Александр начал ходить по комнате до окна и обратно.
– Джейн не знала правды? – спросил он.
Онемевшее от переживаний сердце Лидии охватила боль.
– Она… Медальон, Александр… За верхним отделением медальона было второе, нижнее. Отец сделал его специально.
На ее глаза опять навернулись слезы.
– В это отделение он положил монетку на счастье, прежде чем преподнести медальон маме. Монетка давным-давно потерялась, но с тех пор как появилась на свет Джейн, во втором отделении лежал ключ. Я хранила свидетельство о ее рождении в запертой шкатулке, а ключ от нее спрятала в потайном отделении медальона. Никто, кроме меня, не знал об этом. – Она подняла глаза на Александра. – Почти три месяца медальон был у тебя. Ты ни разу не приметил там второго отделения?
– Нет, – покачал он головой. – Признаться, я особо не рассматривал эту вещицу. Я вообще никогда в жизни не слышал о медальонах с двумя отделениями. – Александр нахмурился. – Но ты не ответила на мой вопрос. Джейн знает правду?
Из глаз Лидии хлынули слезы.
– После того как ты отдал ей медальон, Джейн обнаружила там ключ. Она сразу поняла, что это ключик от шкатулки, которая всегда стояла в кабинете отца.
Помолчав мгновение, Александр выругался.
– Боже мой! – воскликнул он. – Так она из-за того пошла на встречу с Коулом? Черт возьми, если бы я не…
– Нет! Не делай этого! Не сейчас!
Услышав, что звук его шагов по ковру стал ближе, Лидия подняла голову. Александр остановился неподалеку. Его опущенные руки сжались в кулаки, а все тело напряглось как стальная струна.
О, сколько же ошибок! Сколько боли!
—Прости, – прошептала Лидия. – Мне так жаль!

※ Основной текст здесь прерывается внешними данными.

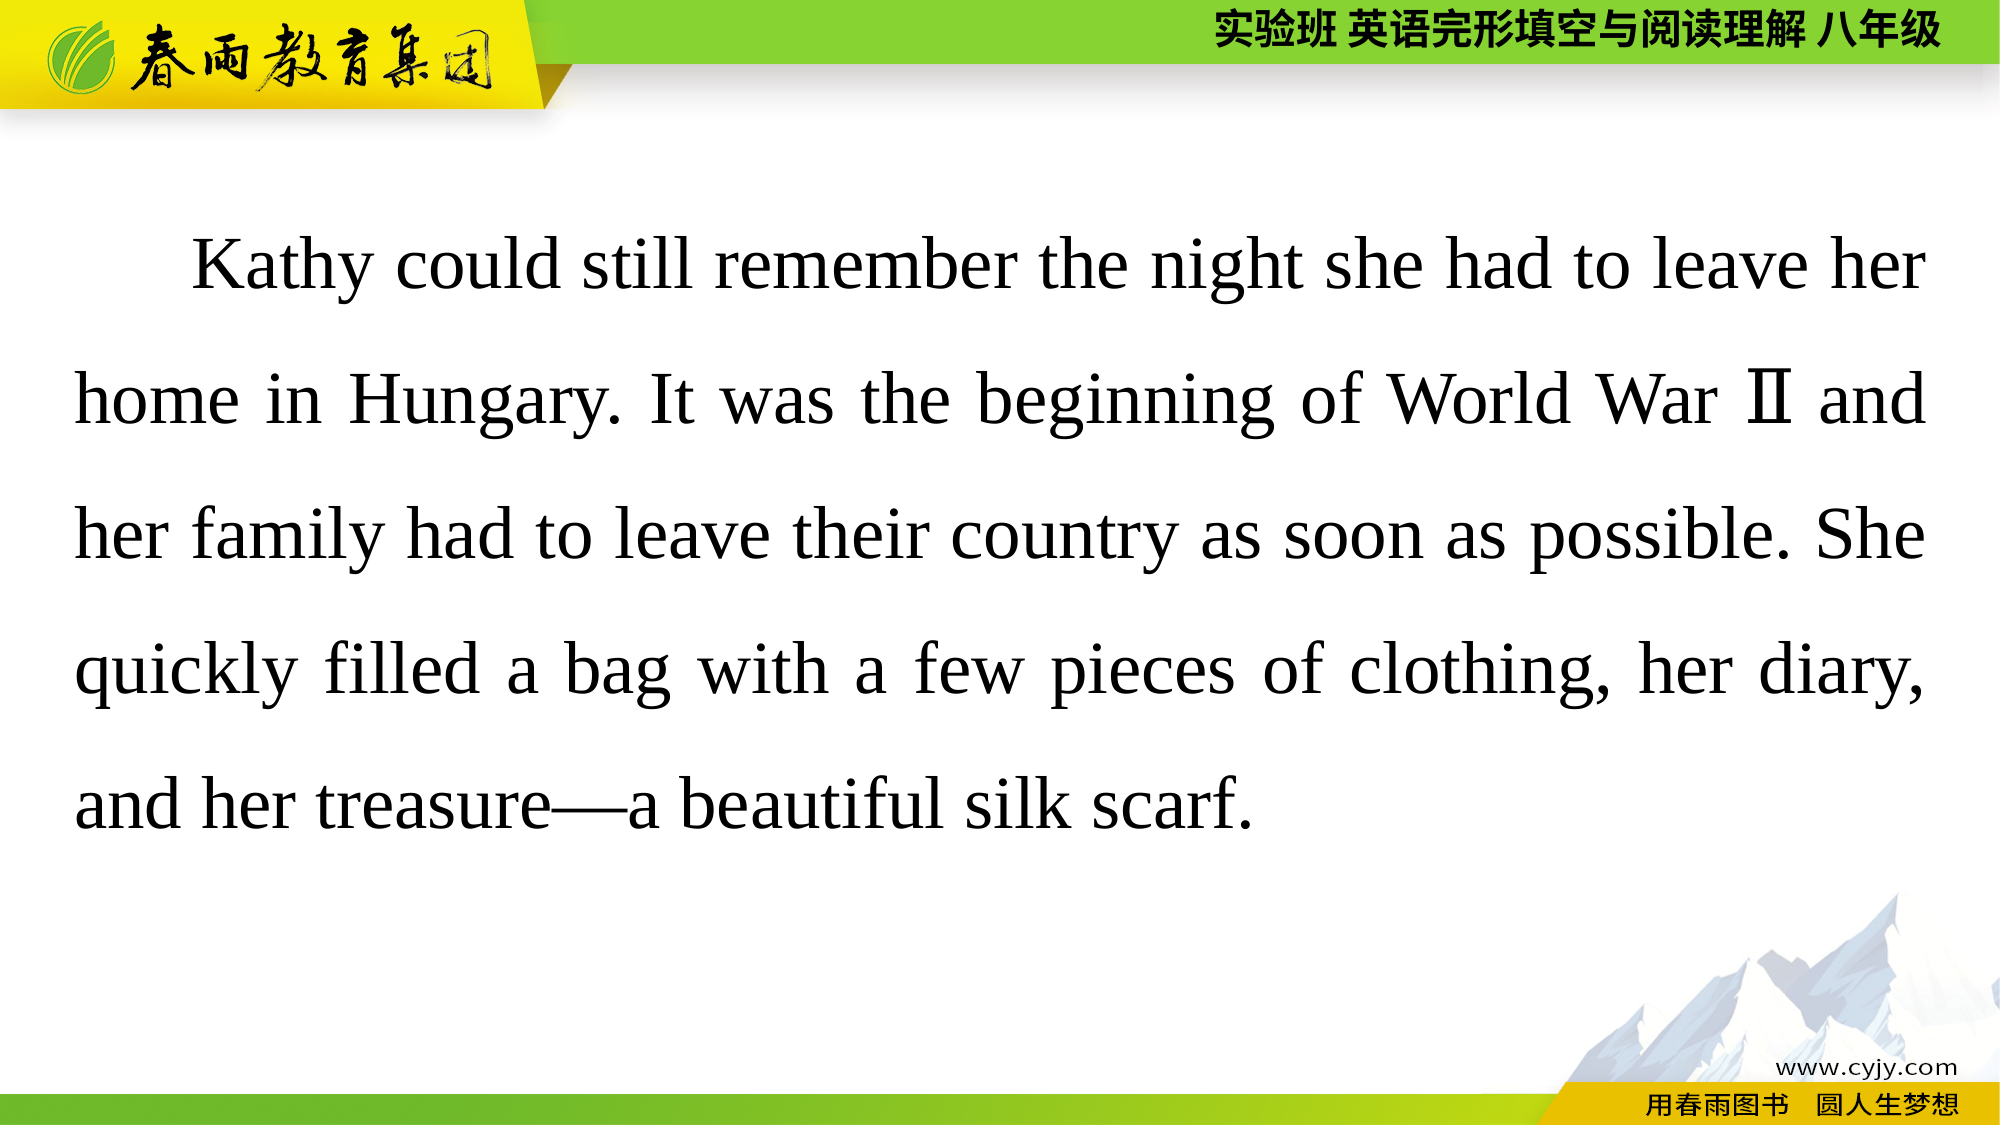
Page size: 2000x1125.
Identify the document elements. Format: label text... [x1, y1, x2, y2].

picture [0, 0, 2000, 1125]
list Kathy could still remember the night she had to leave her home in Hungary. It was the beginning of World War Ⅱ and her family had to leave their country as soon as possible. She quickly filled a bag with a few pieces of clothing, her diary, and her treasure—a beautiful silk scarf. [59, 160, 1944, 858]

– Я… я был безжалостен, да? – с отвращением к самому себе проговорил Александр. – Не захотел оставить тебя в покое. Не смог оставить.
– В потаенном уголке моего сердца, – вымолвила Лидия, – я не хотела, чтобы ты оставлял меня.
Она встала, изнывая от желания прикоснуться к нему, но зная, что не может этого сделать.
– Но теперь ты понимаешь, почему брак между нами невозможен, – сказала Лидия. – Признаюсь, на короткое время я поверила в то, что мы можем быть вместе, но… ох, это же бесплодная затея, верно? И никогда не позволяй кому-то упрекать любого из нас в глупости.
Не в силах сдержать себя, Лидия приблизилась к Александру и потянулась губами к его небритой щеке. Он повернулся к ней и прикоснулся к ее губам в таком мимолетном поцелуе, будто его и не было вообще. И все же от этого легкого прикосновения обоих охватили тысячи сожалений.
Лидия отвернулась от него, ее сердце разбилось.
– Я люблю тебя, – сказал Александр.
Она поспешила выйти из комнаты, пока из глаз снова не полились слезы.